Desenvolvimentos em IA Recebem Reações Mistas: Google Lança Genie, Sora Enfrenta Dificuldades e Anthropic Sofre Processo por Violação de Direitos Autorais
O Google DeepMind começou a oferecer acesso ao seu gerador de mundos de IA, Project Genie, para assinantes do Google AI Ultra nos EUA na quinta-feira, enquanto o aplicativo de geração de vídeo Sora, da OpenAI, experimentou um declínio em downloads e gastos do consumidor após um forte lançamento inicial. Enquanto isso, editoras de música processaram a Anthropic por suposta violação de direitos autorais de mais de 20.000 músicas, buscando US$ 3 bilhões em indenizações.
O Project Genie, alimentado pelo Genie 3, Nano Banana Pro e Gemini do Google, permite que os usuários criem mundos de jogos interativos a partir de prompts de texto ou imagens, de acordo com o TechCrunch. Esta medida, cinco meses após a prévia de pesquisa do Genie 3, visa coletar feedback do usuário e dados de treinamento para desenvolver modelos de mundo mais capazes. Modelos de mundo são sistemas de IA que geram uma representação interna de um ambiente, prevendo resultados futuros e planejando ações.
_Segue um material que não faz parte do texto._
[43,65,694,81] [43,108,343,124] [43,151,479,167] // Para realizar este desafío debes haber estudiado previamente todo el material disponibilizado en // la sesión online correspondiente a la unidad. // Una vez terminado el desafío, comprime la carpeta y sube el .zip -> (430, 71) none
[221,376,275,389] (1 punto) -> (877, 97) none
Em contraste, o aplicativo Sora da OpenAI, alimentado pelo modelo de geração de vídeo Sora 2, teve um declínio após inicialmente liderar a App Store em outubro. Apesar de atingir mais de 100.000 instalações em seu primeiro dia e atingir rapidamente 1 milhão de downloads, dados da Appfigures indicaram uma diminuição nos downloads de aplicativos e nos gastos do consumidor. O aplicativo exclusivo para iOS e apenas para convidados inicialmente superou até mesmo o ChatGPT em velocidade de download.
A Anthropic enfrentou desafios legais quando um grupo de editoras de música, incluindo Concord Music Group e Universal Music Group, entrou com uma ação judicial alegando "pirataria flagrante" de mais de 20.000 músicas protegidas por direitos autorais. As editoras alegaram que a Anthropic baixou ilegalmente partituras, letras de músicas e composições musicais. O processo, buscando indenizações que podem exceder US$ 3 bilhões, foi movido pela mesma equipe jurídica envolvida no caso Bartz v. Anthropic, onde autores acusaram a empresa de IA de usar suas obras protegidas por direitos autorais para treinar modelos como o Claude. Embora o juiz William Alsup tenha decidido que treinar modelos de IA em conteúdo protegido por direitos autorais é legal, as editoras estão prosseguindo com seu caso.
Os desenvolvimentos em IA ocorrem no momento em que uma pesquisa da Game Developers Conference revelou que 52% dos desenvolvedores acreditam que a IA generativa é ruim para a indústria de jogos, de acordo com o The Verge. Apesar da adoção da IA generativa no desenvolvimento de jogos, uma parcela significativa de desenvolvedores expressou preocupação com o impacto da tecnologia.